Shaft selection crucial to good golf



Ben Hogan famously declared, “The shaft is the engine of the golf club.”

While that statement is true, many golfers don’t pay close attention to their shaft choices when purchasing ‘off-the-rack’ equipment. Most manufacturers advertise that longer and lighter shafts in stock clubs increase swing speed and distance. Because shafts react differently to particular swings, however, a one-size-fits-all solution rarely meets a golfer’s specific needs.

Determining the proper match crucial to enhance consistent ball striking, and it is a complicated process that should be performed with assistance from a certified club fitter. In breaking down swing factors and auditioning multiple shaft/club head combinations, finding a shaft that consistently delivers the clubhead to the ball in a repeatable fashion, while transferring the maximum amount of energy possible through impact, can be achieved.

Even something seemingly straightforward like flex isn’t as simple as regular, stiff and extra stiff. Flexes are not universal and one company’s stiff may be what another considers regular. Each shaft also has a unique bend profile, designating which sections are more or less stiff.

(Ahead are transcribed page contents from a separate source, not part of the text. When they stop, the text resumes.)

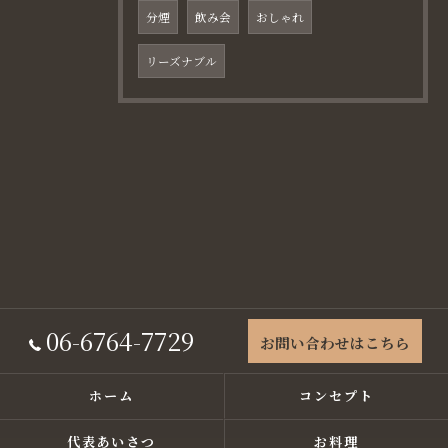
分煙
飲み会
おしゃれ
リーズナブル
06-6764-7729
お問い合わせはこちら
ホーム
コンセプト
代表あいさつ
お料理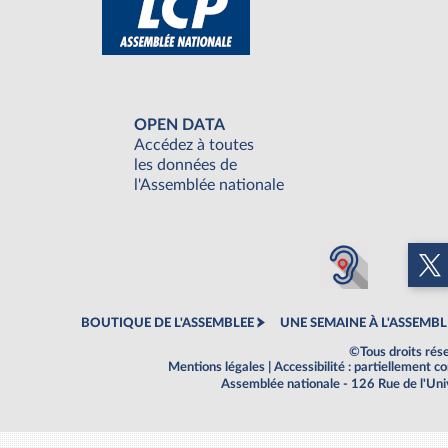
OPEN DATA
Accédez à toutes
les données de
l'Assemblée nationale
BOUTIQUE DE L'ASSEMBLEE
UNE SEMAINE À L'ASSEMBL
©Tous droits rés
Mentions légales
|
Accessibilité : partiellement 
Assemblée nationale - 126 Rue de l'Un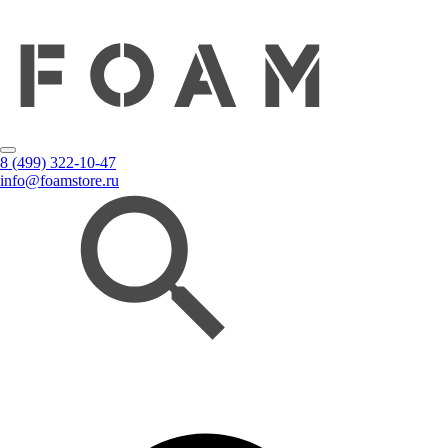
8 (499) 322-10-47
info@foamstore.ru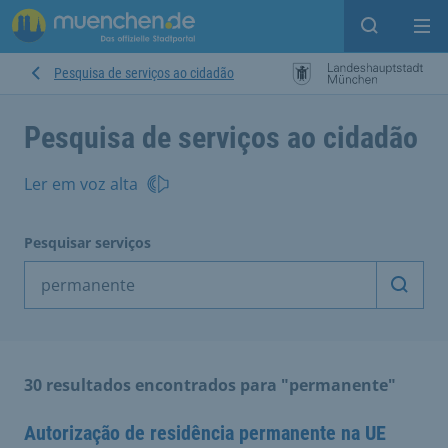
Open sear
Op
Pesquisa de serviços ao cidadão
Pesquisa de serviços ao cidadão
Ler em voz alta
Pesquisar serviços
Inicia
30 resultados encontrados para "permanente"
Autorização de residência permanente na UE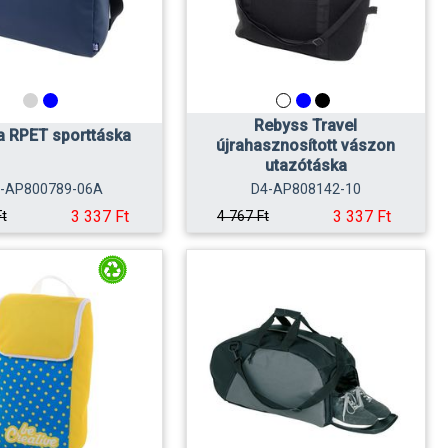
Rebyss Travel
la RPET sporttáska
újrahasznosított vászon
utazótáska
-AP800789-06A
D4-AP808142-10
3 337 Ft
3 337 Ft
Ft
4 767 Ft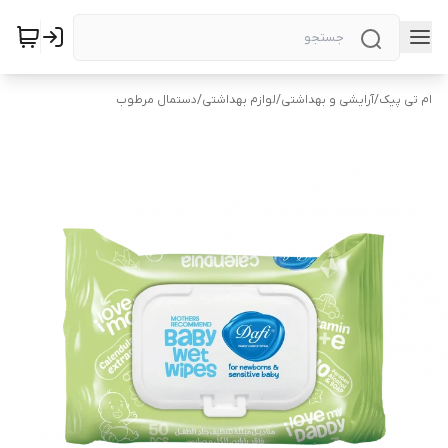
ام تی پیک
/
آرایشی و بهداشتی
/
لوازم بهداشتی
/
دستمال مرطوب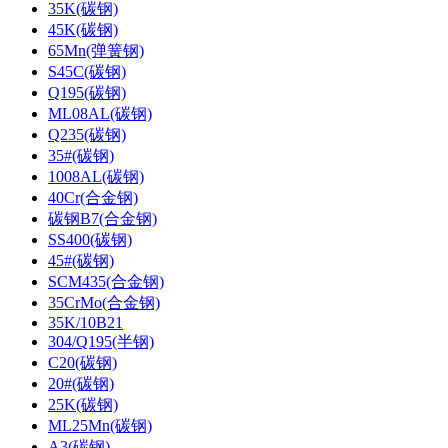
35K(碳钢)
45K(碳钢)
65Mn(弹簧钢)
S45C(碳钢)
Q195(碳钢)
ML08AL(碳钢)
Q235(碳钢)
35#(碳钢)
1008AL(碳钢)
40Cr(合金钢)
碳钢B7(合金钢)
SS400(碳钢)
45#(碳钢)
SCM435(合金钢)
35CrMo(合金钢)
35K/10B21
304/Q195(半钢)
C20(碳钢)
20#(碳钢)
25K(碳钢)
ML25Mn(碳钢)
A3(碳钢)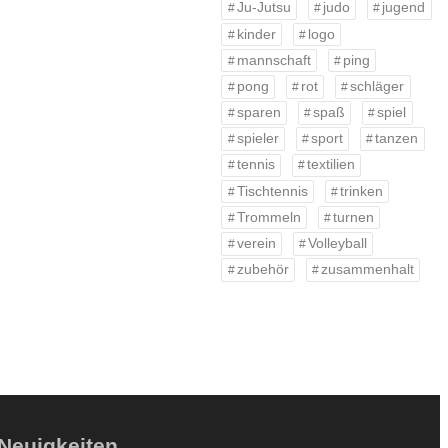
Ju-Jutsu
judo
jugend
kinder
logo
mannschaft
ping
pong
rot
schläger
sparen
spaß
spiel
spieler
sport
tanzen
tennis
textilien
Tischtennis
trinken
Trommeln
turnen
verein
Volleyball
zubehör
zusammenhalt
Neuigkeiten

A certified club fitter can identify ideal shaft flex and bend profile based on how a player transitions from backswing to downswing.

Basically explained, force exerted on the shaft during the downswing causes it to bend. This is known as loading. Once the shaft is loaded, it will unload and ideally bring the clubface square to the golf ball. This has an impact on how the shaft bends, which can lead to different feel and trajectory. Often if a shaft does not feel right to the golfer, it’s because it is not unloading properly.

To visualize this, imagine the swings of Rickie Fowler and Fred Couples. They have very similar clubhead speeds, but dramatically different transitions from backswing to downswing. Because of this the shafts that feel and perform the best for them will be very different.

After testing, fitters sometimes find players are actually between flexes. Custom shafts can be built using a process called tipping in this case, where fitters remove a portion of the tip to stiffen the overall flex.

Testing different options with a certified club fitter is the only way to ultimately determine what shaft is best suited for a particular individual. Elements like flex, length, weight and torque can all be modified to suit an individual. Ultimately, the golfer still needs to determine which shaft option feels the best, while club fitters provide the hard data to back up that choice.